🤖 AI Summary
Existing dynamic navigation methods suffer from a disconnection between semantic and temporal modeling: 3D scene graphs (3DSGs) lack explicit representation of environmental dynamics, while maps of dynamics (MoDs) rely on grid-based representations that are semantically impoverished and poorly scalable. This paper introduces a hierarchical 4D scene graph, the first to end-to-end embed temporal flow dynamics directly into 3DSG navigation nodes, unifying semantic structure, geometric relations, and dynamic evolution.

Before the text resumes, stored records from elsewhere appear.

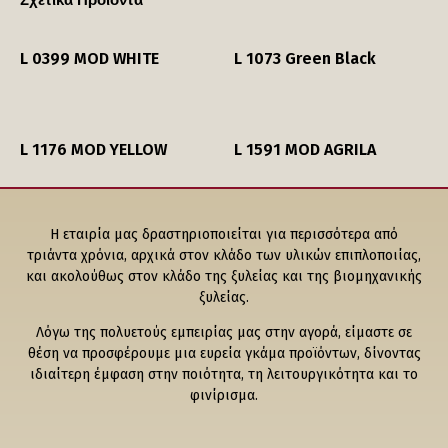
L 0399 MOD WHITE
L 1073 Green Black
L 1176 MOD YELLOW
L 1591 MOD AGRILA
Η εταιρία μας δραστηριοποιείται για περισσότερα από
τριάντα χρόνια, αρχικά στον κλάδο των υλικών επιπλοποιίας,
και ακολούθως στον κλάδο της ξυλείας και της βιομηχανικής
ξυλείας.
Λόγω της πολυετούς εμπειρίας μας στην αγορά, είμαστε σε
θέση να προσφέρουμε μια ευρεία γκάμα προϊόντων, δίνοντας
ιδιαίτερη έμφαση στην ποιότητα, τη λειτουργικότητα και το
φινίρισμα.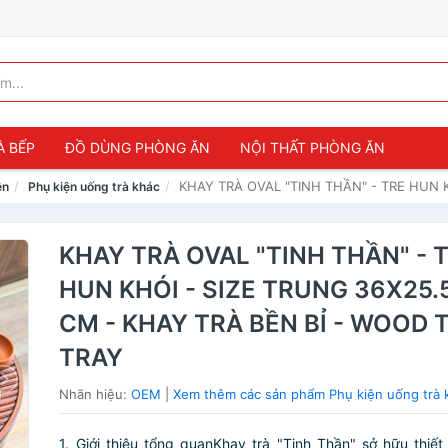
À BẾP
ĐỒ DÙNG PHÒNG ĂN
NỘI THẤT PHÒNG ĂN
KHAY TRÀ OVAL "TINH THẦN" - TRE HUN K
ện
Phụ kiện uống trà khác
KHAY TRÀ OVAL "TINH THẦN" - 
HUN KHÓI - SIZE TRUNG 36X25.
CM - KHAY TRÀ BỀN BỈ - WOOD 
TRAY
Nhãn hiệu:
OEM
|
Xem thêm các sản phẩm Phụ kiện uống trà
1. Giới thiệu tổng quanKhay trà "Tinh Thần" sở hữu thiết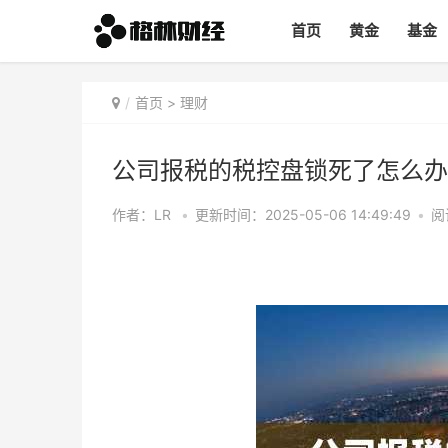
首页
黄金
基金
首页
>
理财
公司报税的税控盘锁死了怎么办
作者：LR
•
更新时间：2025-05-06 14:49:49
•
阅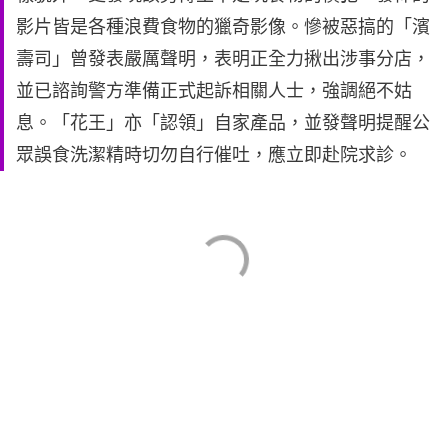
影片皆是各種浪費食物的獵奇影像。慘被惡搞的「濱
壽司」曾發表嚴厲聲明，表明正全力揪出涉事分店，
並已諮詢警方準備正式起訴相關人士，強調絕不姑
息。「花王」亦「認領」自家產品，並發聲明提醒公
眾誤食洗潔精時切勿自行催吐，應立即赴院求診。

Key contributions include: (1) a graph-structured sparse motion flow representation, overcoming MoD’s semantic and scalability limitations; and (2) a spatiotemporal node association mechanism enabling efficient reasoning. Evaluated on real-world urban driving and indoor robot benchmarks, our method significantly improves path planning plausibility and human-robot interaction safety, reduces prediction error by 37%, and accelerates inference by 2.1×.
📝 Abstract
Autonomous navigation in dynamic environments requires spatial representations that capture both semantic structure and temporal evolution. 3D Scene Graphs (3DSGs) provide hierarchical multi-resolution abstractions that encode geometry and semantics, but existing extensions toward dynamics largely focus on individual objects or agents. In parallel, Maps of Dynamics (MoDs) model typical motion patterns and temporal regularities, yet are usually tied to grid-based discretizations that lack semantic awareness and do not scale well to large environments. In this paper we introduce Aion, a framework that embeds temporal flow dynamics directly within a hierarchical 3DSG, effectively incorporating the temporal dimension. Aion employs a graph-based sparse MoD representation to capture motion flows over arbitrary time intervals and attaches them to navigational nodes in the scene graph, yielding more interpretable and scalable predictions that improve planning and interaction in complex dynamic environments.